Search code examples
pythonnltksubtree

Subtree Extraction NLTK Tree


I need a little help with NLTK trees.

I am trying to extract some subtrees from this french tree:

Original Tree

(SENT (NP-SUJ↓ (PRO=H Personne)) (VN=H (ADV* ne) (V=H sait)) (ADV* exactement) (PONCT* .))

I only want to extract trees having '=H' at the end of the POS label and then add the parent node:

Like this: (NP-SUJ↓ (PRO=H Personne)) and this: (VN=H (V=H sait))

And I wrote a function to do so:

def AddParent(tree):
    grammar = []
    for subtree in tree.subtrees():
        if subtree.height()==2 and subtree.label().endswith("=H"):
            PartialTree = ParentedTree(subtree.parent().label(), 
                               [ParentedTree(subtree.label(), subtree)])
            grammar.append(PartialTree)
    return grammar

#Test
pt = ParentedTree.fromstring("(SENT (NP-SUJ↓ (PRO=H Personne)) (VN=H (ADV* ne) (V=H sait)) (ADV* exactement) (PONCT* .))")
AddParent(pt)
[ParentedTree('NP-SUJ↓', [ParentedTree('PRO=H', ['Personne'])]), 
ParentedTree('VN=H', [ParentedTree('V=H', ['sait'])])]

I have two issues here: first, I want to keep adding information to those subtrees from the original tree.

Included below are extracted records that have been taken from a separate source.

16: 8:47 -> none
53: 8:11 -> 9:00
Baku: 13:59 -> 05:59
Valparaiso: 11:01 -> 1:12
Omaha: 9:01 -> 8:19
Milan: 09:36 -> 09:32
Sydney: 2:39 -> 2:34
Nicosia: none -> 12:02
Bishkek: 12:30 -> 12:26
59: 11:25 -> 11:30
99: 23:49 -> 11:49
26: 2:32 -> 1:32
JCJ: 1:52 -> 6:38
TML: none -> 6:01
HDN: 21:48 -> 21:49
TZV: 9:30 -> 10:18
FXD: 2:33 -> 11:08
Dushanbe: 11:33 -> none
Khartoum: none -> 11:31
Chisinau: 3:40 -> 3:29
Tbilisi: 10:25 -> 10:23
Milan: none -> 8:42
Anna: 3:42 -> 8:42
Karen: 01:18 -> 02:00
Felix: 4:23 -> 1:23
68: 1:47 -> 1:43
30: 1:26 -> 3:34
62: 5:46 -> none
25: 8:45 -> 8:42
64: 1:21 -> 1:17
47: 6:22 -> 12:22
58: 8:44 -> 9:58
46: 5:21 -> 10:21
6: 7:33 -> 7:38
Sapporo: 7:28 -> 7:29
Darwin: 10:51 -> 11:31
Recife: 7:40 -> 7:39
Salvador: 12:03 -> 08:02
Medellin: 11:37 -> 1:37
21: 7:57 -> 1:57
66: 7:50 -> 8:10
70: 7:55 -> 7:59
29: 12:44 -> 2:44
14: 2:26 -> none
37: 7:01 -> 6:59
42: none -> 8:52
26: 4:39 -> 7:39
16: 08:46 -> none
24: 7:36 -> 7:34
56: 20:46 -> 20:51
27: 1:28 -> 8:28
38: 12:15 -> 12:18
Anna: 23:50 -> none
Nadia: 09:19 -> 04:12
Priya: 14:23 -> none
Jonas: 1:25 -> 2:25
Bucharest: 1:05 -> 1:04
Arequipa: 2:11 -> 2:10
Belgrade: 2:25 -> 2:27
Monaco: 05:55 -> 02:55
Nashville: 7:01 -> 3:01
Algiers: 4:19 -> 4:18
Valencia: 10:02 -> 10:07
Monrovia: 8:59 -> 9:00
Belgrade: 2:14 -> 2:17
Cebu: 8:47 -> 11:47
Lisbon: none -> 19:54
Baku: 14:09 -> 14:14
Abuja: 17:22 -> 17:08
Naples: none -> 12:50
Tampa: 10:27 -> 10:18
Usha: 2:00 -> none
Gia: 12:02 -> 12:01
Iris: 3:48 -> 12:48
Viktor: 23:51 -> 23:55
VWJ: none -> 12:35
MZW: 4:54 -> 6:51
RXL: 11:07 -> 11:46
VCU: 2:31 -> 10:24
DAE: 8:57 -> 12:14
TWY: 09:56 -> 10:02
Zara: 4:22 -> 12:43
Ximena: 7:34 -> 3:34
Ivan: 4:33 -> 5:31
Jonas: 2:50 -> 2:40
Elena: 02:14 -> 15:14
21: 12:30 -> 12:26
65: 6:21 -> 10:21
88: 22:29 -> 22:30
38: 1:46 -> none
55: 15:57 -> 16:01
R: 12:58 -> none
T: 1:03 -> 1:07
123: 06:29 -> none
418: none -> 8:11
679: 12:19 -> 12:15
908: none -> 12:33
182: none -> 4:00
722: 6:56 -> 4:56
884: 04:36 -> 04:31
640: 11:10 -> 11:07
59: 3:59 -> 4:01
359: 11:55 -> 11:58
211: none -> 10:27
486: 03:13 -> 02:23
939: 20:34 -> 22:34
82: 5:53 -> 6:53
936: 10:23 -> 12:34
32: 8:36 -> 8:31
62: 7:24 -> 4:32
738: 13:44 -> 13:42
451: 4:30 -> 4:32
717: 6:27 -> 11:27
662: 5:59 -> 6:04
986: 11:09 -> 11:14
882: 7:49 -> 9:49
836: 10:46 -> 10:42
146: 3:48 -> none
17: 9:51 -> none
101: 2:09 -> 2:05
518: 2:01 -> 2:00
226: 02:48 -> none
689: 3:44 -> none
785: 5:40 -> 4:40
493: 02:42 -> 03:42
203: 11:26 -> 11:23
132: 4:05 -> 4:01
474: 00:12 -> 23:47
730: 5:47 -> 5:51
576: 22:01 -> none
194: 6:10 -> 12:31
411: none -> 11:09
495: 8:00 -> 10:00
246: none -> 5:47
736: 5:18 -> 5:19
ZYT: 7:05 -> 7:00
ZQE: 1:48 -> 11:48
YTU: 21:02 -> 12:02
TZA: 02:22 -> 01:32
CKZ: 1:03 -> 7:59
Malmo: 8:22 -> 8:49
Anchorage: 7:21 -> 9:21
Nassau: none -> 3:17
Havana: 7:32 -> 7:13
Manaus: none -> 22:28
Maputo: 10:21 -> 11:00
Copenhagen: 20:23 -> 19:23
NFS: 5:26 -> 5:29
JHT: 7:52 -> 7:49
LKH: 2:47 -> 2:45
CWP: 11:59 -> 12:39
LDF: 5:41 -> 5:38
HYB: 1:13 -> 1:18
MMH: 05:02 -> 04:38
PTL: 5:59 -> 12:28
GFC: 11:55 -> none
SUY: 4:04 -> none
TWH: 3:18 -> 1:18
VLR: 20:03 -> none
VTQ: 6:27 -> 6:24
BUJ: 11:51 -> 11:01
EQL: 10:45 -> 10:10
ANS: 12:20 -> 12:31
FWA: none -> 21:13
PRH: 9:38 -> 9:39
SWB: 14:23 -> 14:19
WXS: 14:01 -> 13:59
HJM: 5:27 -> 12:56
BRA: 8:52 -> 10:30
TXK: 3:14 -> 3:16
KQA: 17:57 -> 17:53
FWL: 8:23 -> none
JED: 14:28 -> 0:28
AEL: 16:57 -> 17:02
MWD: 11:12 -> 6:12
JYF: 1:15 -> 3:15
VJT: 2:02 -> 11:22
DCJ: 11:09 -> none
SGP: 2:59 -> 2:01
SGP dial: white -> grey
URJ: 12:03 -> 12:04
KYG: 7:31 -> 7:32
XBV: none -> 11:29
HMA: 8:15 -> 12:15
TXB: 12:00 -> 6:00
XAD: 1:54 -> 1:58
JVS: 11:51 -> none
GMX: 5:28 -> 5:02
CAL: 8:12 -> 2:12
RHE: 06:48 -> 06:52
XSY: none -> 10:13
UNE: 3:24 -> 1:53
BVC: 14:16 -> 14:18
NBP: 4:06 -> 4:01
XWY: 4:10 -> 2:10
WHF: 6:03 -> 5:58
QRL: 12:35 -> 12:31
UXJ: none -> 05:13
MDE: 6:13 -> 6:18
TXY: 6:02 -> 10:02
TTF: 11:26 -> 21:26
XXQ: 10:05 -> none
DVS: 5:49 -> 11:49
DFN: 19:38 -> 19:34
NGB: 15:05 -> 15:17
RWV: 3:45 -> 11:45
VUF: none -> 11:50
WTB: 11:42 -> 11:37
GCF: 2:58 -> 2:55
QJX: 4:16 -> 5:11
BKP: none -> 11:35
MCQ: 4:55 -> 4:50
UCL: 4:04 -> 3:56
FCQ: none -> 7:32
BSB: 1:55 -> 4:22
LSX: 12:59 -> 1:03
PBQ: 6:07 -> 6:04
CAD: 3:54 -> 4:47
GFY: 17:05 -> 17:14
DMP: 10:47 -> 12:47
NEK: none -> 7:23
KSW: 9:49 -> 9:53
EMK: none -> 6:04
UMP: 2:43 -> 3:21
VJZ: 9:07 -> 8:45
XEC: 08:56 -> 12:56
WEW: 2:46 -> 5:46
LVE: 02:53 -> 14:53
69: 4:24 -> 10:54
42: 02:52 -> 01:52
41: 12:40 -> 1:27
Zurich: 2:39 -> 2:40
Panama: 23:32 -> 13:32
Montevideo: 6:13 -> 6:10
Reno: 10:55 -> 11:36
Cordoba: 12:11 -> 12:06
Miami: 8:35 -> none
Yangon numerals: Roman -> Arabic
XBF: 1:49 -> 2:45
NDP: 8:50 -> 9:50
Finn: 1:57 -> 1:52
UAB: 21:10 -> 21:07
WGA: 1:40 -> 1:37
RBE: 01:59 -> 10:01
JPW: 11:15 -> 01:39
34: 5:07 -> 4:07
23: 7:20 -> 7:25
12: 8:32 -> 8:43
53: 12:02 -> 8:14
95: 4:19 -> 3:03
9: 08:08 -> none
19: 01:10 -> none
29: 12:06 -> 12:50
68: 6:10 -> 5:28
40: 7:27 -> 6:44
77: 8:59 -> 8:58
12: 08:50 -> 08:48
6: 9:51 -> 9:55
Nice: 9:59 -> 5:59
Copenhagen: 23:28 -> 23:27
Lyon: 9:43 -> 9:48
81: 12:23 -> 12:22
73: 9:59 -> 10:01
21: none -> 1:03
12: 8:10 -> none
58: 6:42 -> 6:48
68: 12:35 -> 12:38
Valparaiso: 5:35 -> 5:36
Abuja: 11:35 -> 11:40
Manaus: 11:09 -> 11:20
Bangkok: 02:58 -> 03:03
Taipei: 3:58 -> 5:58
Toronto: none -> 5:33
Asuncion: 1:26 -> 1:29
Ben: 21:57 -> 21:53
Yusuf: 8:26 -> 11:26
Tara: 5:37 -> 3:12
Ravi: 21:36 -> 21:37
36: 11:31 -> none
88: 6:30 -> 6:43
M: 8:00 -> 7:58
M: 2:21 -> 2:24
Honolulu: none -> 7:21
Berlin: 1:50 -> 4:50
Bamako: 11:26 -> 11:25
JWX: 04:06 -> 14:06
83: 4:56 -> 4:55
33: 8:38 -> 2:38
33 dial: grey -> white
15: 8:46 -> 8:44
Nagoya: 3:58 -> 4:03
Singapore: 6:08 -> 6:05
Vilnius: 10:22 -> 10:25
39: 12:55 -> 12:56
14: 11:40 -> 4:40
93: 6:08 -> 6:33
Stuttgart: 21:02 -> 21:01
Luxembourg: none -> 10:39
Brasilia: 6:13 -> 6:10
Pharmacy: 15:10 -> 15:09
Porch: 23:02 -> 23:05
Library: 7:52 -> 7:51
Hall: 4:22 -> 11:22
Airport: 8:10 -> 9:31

For instance, I want to keep adding ancestor nodes and then children, to do something like this :

(SENT (NP-SUJ↓ ) (VN=H (V=H sait)))

Subtree

But I lost track of the original tree...

Second, the parent() function returns all the subtrees contained in it. And I just want to have specific nodes.

What would be the good approach to extract this last subtree???

Thank you very much for your help! I am new at this but I really like it!


Solution

  • I can't say I understand your complaint about parent() (perhaps you meant subtrees()?), but there are easier ways to get your hands on subtrees:

    1. Superficial improvement: The subtrees() function accepts a filter argument, so you don't have to check the returned subtrees in your code:

      for subtree in tree.subtrees(filter=lambda t: t.label().endswith("=H"))
      
    2. A subtree is a reference to a subpart of the original tree. If you don't modify it, it is still part of the original and you can ascend the tree (since you use "parented" trees.) In fact, note that if you make modifications to the contents of a subtree, the original tree will be modified. But instead of embedding the tree you found under a new node, build a wholly new copy:

      partial = ParentedTree(subtree.parent().label(), [ subtree.copy() ])
      

      Then you you can freely delete or alter branches in the copy, and you still have the original tree and subtree to work with.

    3. Although you can use the parent() method to climb up the tree, I often find it more convenient to work with "tree positions". A tree position is a tuple of integers, which functions as a path down the tree (use it like an integer index on a list). To find the parent, you just need to slice off the last element of the treeposition:

      for postn in tree.treepositions():
          if tree[postn].label().endswith("=H"):
              parentpos = postn[:-1]   # everything but the last element
              partial = Tree(tree[parentpos].label(), [ tree[postn] ])
      

      Note that if you use this method, you don't need the parent() method anymore and hence you might as well use Tree, not ParentedTree.

    The above probably doesn't do precisely what you wanted (it's kind of hard to see what you are doing exactly), but I hope you get the picture.